** TASK BRIEF **
Below are some entries. Repeat exactly the lines from the one with "7. Handling and storage" through the one with "8. Exposure controls", and only those.

** DATA SUPPLIED **
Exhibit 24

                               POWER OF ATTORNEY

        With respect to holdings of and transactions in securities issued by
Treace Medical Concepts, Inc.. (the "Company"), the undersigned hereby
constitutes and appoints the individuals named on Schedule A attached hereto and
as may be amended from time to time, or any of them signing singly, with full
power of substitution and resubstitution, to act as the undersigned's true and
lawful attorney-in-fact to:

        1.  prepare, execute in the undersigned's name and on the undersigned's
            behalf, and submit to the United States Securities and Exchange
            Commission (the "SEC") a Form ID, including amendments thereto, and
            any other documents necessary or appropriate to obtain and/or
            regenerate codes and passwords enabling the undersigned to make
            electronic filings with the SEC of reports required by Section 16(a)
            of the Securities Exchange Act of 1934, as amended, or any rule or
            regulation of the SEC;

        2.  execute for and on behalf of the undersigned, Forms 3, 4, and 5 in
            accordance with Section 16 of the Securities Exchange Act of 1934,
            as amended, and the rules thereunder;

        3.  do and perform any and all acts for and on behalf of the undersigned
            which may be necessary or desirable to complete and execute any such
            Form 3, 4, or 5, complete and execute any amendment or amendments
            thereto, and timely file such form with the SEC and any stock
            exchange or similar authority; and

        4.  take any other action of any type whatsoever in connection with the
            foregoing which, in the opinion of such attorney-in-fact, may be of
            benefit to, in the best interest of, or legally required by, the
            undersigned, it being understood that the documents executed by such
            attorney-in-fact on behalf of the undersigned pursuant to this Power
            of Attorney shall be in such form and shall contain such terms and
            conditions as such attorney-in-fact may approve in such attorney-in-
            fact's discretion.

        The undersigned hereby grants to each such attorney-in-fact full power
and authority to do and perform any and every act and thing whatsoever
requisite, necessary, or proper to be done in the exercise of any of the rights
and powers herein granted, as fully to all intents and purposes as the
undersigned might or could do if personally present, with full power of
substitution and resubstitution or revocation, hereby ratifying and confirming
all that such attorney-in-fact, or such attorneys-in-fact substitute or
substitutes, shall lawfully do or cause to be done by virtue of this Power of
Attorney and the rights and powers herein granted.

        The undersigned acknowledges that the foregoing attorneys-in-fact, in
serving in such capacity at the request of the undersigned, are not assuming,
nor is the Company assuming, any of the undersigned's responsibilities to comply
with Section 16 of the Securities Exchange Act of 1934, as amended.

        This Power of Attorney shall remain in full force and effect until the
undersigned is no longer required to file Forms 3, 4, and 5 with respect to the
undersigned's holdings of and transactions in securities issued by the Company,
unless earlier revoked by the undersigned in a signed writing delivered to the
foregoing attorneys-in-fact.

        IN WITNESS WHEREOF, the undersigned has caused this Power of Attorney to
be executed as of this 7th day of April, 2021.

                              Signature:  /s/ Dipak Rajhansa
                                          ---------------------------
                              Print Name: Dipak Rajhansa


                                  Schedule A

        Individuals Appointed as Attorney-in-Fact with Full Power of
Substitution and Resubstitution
...
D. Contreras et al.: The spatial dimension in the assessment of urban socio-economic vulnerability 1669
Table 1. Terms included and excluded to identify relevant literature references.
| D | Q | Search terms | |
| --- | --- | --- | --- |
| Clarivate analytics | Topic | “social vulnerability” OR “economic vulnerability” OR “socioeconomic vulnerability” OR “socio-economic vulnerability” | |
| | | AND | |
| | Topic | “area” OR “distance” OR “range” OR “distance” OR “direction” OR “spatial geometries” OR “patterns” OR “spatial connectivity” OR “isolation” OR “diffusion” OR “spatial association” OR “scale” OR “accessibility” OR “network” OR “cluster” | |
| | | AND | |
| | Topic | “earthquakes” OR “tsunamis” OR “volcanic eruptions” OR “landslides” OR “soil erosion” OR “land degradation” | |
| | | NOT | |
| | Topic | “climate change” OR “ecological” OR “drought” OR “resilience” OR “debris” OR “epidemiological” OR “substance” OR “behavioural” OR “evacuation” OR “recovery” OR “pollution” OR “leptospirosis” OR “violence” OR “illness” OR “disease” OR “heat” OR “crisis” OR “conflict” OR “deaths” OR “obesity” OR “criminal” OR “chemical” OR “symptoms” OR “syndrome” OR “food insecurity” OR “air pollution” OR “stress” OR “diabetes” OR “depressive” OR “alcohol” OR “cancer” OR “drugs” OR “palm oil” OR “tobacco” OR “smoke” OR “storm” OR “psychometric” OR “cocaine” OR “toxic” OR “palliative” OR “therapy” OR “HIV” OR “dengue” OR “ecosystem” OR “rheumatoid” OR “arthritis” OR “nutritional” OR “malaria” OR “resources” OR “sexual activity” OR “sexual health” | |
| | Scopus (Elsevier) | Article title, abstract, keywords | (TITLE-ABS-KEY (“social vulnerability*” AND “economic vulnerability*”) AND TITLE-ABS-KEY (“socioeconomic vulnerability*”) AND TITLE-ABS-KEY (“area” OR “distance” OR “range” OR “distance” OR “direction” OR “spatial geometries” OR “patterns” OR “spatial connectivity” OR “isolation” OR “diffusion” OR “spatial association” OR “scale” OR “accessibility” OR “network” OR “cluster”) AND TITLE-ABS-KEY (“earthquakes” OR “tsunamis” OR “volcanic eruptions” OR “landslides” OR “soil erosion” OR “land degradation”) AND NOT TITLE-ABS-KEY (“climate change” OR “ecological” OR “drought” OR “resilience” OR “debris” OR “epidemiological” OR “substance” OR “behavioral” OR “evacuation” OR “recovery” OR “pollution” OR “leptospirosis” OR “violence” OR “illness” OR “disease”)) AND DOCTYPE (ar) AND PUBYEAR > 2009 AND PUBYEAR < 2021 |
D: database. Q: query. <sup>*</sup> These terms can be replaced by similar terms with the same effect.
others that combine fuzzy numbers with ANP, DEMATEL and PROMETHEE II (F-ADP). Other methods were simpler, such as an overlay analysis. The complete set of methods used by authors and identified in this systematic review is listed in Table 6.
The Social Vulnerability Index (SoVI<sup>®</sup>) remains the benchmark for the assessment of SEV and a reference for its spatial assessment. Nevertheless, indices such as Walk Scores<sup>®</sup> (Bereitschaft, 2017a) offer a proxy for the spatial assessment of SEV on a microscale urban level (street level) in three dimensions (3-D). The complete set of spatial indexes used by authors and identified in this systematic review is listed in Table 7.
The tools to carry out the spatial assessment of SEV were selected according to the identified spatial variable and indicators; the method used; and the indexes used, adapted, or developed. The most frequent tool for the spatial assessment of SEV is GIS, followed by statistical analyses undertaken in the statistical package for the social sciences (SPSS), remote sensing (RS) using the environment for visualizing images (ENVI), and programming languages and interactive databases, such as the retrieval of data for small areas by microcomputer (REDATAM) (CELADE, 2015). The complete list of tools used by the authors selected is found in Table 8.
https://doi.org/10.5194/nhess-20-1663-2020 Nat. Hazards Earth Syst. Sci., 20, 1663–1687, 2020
==
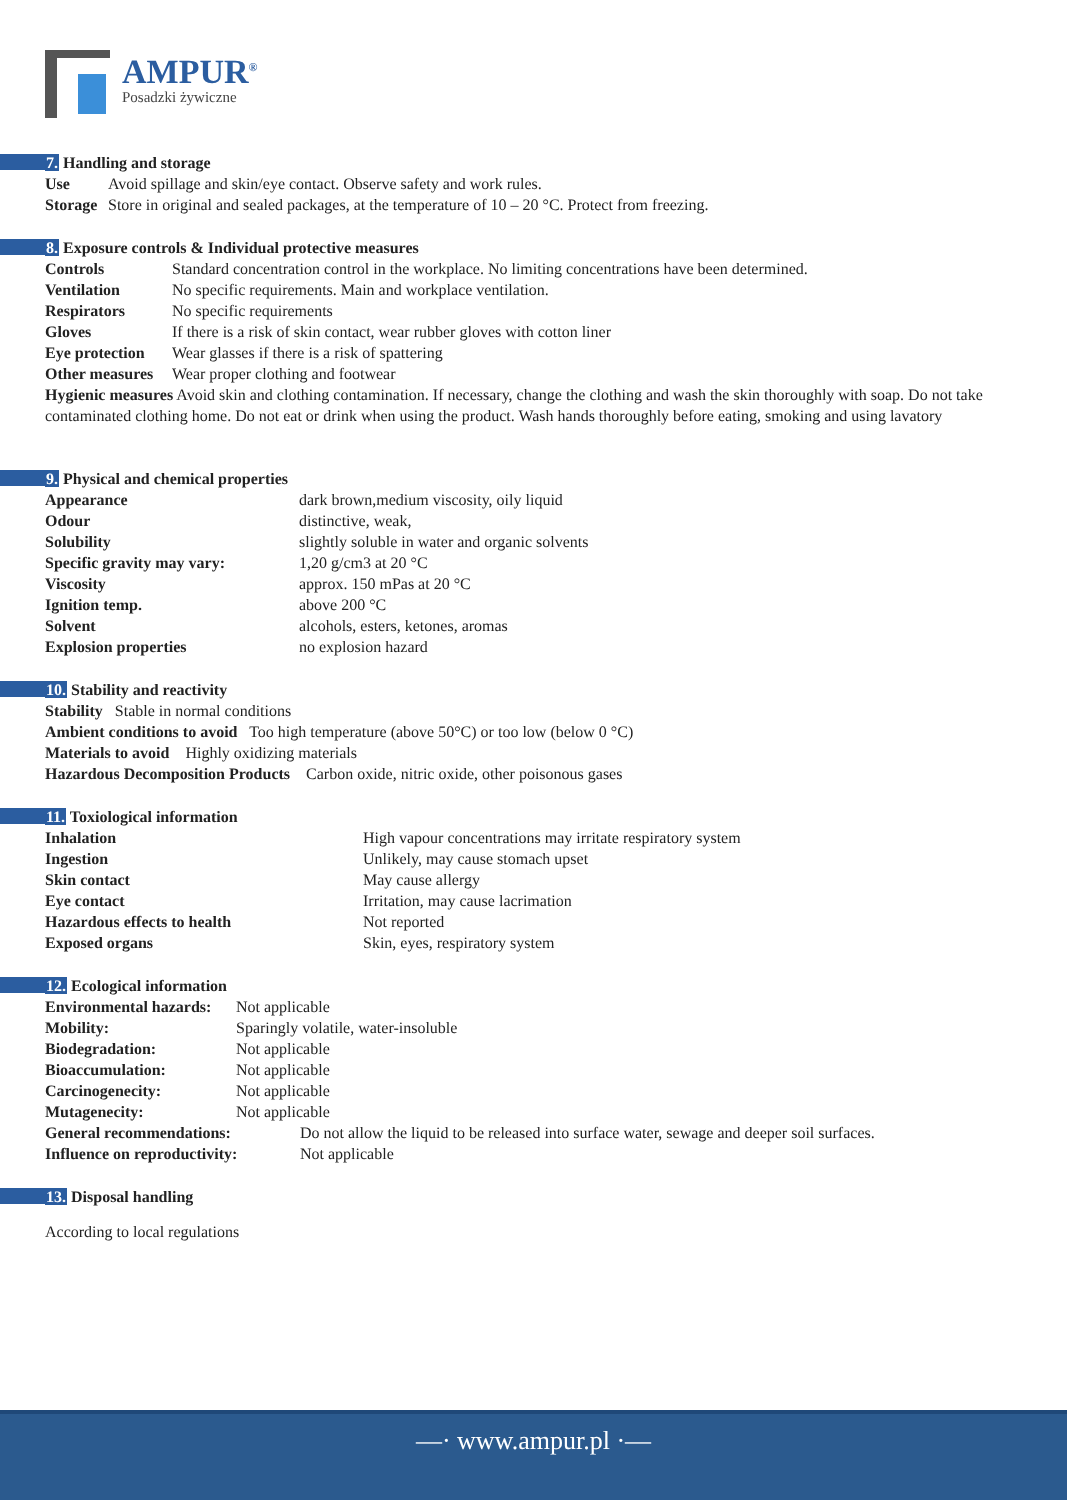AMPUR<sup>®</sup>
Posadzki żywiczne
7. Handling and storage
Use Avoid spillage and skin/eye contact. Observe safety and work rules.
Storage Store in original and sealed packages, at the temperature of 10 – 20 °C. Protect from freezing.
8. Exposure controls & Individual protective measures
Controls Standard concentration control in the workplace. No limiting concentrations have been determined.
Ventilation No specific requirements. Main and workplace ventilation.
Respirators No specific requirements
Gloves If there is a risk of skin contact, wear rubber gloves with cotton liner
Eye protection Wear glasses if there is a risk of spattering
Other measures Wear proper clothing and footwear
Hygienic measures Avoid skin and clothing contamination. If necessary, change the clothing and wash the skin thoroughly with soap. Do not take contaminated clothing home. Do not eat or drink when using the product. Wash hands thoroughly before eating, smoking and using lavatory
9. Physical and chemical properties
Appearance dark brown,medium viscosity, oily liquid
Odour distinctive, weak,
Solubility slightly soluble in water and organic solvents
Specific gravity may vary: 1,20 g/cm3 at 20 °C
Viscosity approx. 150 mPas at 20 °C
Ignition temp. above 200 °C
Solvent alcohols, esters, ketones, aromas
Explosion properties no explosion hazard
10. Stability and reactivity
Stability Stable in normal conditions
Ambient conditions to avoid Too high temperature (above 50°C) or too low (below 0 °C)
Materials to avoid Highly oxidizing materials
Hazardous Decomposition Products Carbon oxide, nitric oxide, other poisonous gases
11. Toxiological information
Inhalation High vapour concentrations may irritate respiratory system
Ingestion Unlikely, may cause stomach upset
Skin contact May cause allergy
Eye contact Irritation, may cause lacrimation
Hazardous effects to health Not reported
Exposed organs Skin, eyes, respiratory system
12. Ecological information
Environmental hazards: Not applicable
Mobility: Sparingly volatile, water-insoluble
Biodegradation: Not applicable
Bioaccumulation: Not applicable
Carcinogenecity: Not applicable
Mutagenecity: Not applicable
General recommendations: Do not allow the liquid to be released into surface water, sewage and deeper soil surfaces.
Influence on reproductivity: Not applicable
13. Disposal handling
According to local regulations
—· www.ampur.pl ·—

** ANSWER SPACE **
7. Handling and storage
Use Avoid spillage and skin/eye contact. Observe safety and work rules.
Storage Store in original and sealed packages, at the temperature of 10 – 20 °C. Protect from freezing.
8. Exposure controls & Individual protective measures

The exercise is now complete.